Campaigners have fought to ensure that information about the harmful impact of government reforms was open to public scrutiny. The truth, however, still remains hidden beneath the excessively and purposeful bureaucratic management of this information and political denials of culpability. Mike Sivier, a fellow campaigner and writer at Vox Political, requested a tribunal after he made a Freedom of Information request for access to the information – and it was refused. Over the last three years, many of us submitted FOI requests for the same information and all were refused.
This is not an accountable, transparent or democratic Government. Let’s not forget the political fabrication of case studies of people “helped” by having their lifeline benefits stopped, presumably because they couldn’t find any real people who would attest to such absurd, ideologically driven, class contingent political acts of targeted cruelty. What real person would ever claim that starvation, being cold and facing destitution “helped” them in any way?
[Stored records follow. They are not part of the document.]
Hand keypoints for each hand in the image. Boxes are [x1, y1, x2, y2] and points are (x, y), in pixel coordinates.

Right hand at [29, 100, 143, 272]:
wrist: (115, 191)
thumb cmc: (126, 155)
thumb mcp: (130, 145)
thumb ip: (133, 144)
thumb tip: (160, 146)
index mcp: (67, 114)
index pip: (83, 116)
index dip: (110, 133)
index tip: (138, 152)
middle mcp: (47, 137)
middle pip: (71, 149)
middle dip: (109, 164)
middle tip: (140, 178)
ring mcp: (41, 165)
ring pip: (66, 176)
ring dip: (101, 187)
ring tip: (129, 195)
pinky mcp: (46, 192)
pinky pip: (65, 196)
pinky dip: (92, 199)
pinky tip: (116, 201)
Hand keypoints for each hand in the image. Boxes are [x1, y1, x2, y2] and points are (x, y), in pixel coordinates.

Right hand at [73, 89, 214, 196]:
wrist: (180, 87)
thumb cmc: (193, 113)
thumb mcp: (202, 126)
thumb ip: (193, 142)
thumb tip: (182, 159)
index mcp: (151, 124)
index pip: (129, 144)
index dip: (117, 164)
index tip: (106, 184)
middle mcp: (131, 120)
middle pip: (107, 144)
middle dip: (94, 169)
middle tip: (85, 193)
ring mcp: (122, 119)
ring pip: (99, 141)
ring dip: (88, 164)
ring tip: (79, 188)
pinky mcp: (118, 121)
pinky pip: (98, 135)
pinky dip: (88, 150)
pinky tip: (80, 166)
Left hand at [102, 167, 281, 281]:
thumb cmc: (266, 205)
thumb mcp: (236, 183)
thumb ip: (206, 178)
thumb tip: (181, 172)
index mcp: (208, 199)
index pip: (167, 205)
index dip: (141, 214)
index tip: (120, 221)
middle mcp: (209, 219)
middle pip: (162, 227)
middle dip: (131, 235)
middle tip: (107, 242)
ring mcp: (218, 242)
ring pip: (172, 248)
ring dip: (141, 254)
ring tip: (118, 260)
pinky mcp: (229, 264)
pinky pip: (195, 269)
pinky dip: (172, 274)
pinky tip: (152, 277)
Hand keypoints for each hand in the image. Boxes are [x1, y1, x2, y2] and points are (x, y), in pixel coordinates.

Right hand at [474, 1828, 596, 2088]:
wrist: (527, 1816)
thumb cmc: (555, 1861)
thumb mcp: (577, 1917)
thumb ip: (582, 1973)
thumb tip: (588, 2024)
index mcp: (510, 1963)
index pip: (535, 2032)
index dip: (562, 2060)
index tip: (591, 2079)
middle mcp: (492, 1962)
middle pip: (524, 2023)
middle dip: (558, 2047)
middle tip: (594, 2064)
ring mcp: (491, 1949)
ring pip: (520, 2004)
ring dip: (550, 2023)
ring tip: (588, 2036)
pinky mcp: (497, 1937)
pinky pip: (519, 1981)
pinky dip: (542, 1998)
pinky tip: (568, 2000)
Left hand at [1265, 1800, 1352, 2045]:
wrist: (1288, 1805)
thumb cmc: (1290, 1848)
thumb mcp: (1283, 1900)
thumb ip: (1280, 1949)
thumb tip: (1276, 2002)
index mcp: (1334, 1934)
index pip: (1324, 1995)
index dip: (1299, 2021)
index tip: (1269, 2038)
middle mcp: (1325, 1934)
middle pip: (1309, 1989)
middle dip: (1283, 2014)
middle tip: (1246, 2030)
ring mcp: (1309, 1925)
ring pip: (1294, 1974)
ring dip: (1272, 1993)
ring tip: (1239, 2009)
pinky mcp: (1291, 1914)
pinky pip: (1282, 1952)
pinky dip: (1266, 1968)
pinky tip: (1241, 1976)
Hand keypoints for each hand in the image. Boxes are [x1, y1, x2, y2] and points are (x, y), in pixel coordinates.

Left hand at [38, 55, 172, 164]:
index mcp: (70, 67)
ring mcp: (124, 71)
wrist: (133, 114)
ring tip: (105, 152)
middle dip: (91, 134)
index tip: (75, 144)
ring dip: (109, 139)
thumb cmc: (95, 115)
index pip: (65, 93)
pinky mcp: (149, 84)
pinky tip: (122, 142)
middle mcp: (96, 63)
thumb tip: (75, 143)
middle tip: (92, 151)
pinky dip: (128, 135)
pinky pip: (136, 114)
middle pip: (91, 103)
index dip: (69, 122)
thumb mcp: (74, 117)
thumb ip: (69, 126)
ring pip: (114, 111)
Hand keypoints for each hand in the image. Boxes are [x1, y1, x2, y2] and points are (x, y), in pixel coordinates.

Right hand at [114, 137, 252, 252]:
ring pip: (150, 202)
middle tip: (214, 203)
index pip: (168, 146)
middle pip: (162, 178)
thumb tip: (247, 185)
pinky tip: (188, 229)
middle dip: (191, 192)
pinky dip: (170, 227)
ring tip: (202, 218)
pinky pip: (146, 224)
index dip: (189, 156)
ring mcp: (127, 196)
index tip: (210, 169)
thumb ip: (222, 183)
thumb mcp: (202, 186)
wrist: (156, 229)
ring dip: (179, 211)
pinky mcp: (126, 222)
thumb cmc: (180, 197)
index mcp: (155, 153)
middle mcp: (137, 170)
After suppressing information for years, the Department of Work and Pensions finally released data about the deaths of sick and disabled people, but the release was partial, and was not responsive to the detailed request made for detailed and specific information. In fact the data was presented in such an intentionally contextless and incomplete way that there wasn’t even scope for analytical cross comparisons to be made. The release was deliberately limited and impenetrable, as the department of Work and Pensions acknowledged when the report was published with this proviso:
“Any causal effect between benefits and mortality cannot be assumed from these statistics. Additionally, these isolated figures provide limited scope for analysis and nothing can be gained from this publication that would allow the reader to form any judgement as to the effects or impacts of the Work Capability Assessment.”
(From the Department of Work and Pensions report Mortality Statistics, 2015.)
I will leave you to draw your own inferences regarding the startling disparity and incoherence apparent in the two distinct government responses to suicides and deaths in two separate and differentially valued social groups – one that is politically marginalised, one that is not – and the government suppression of information regarding the impact of their targeted, draconian austerity policies.
All lives have equal worth. But I think it’s safe to say that we’re not “all in it together” as Cameron claimed. He believes that some lives are more important and some suicides are more worthy of investigation than others. It is very clear that this government does not care about the lives and welfare of sick and disabled people.
Call me cynical but I wonder which social group are more likely to vote Conservative?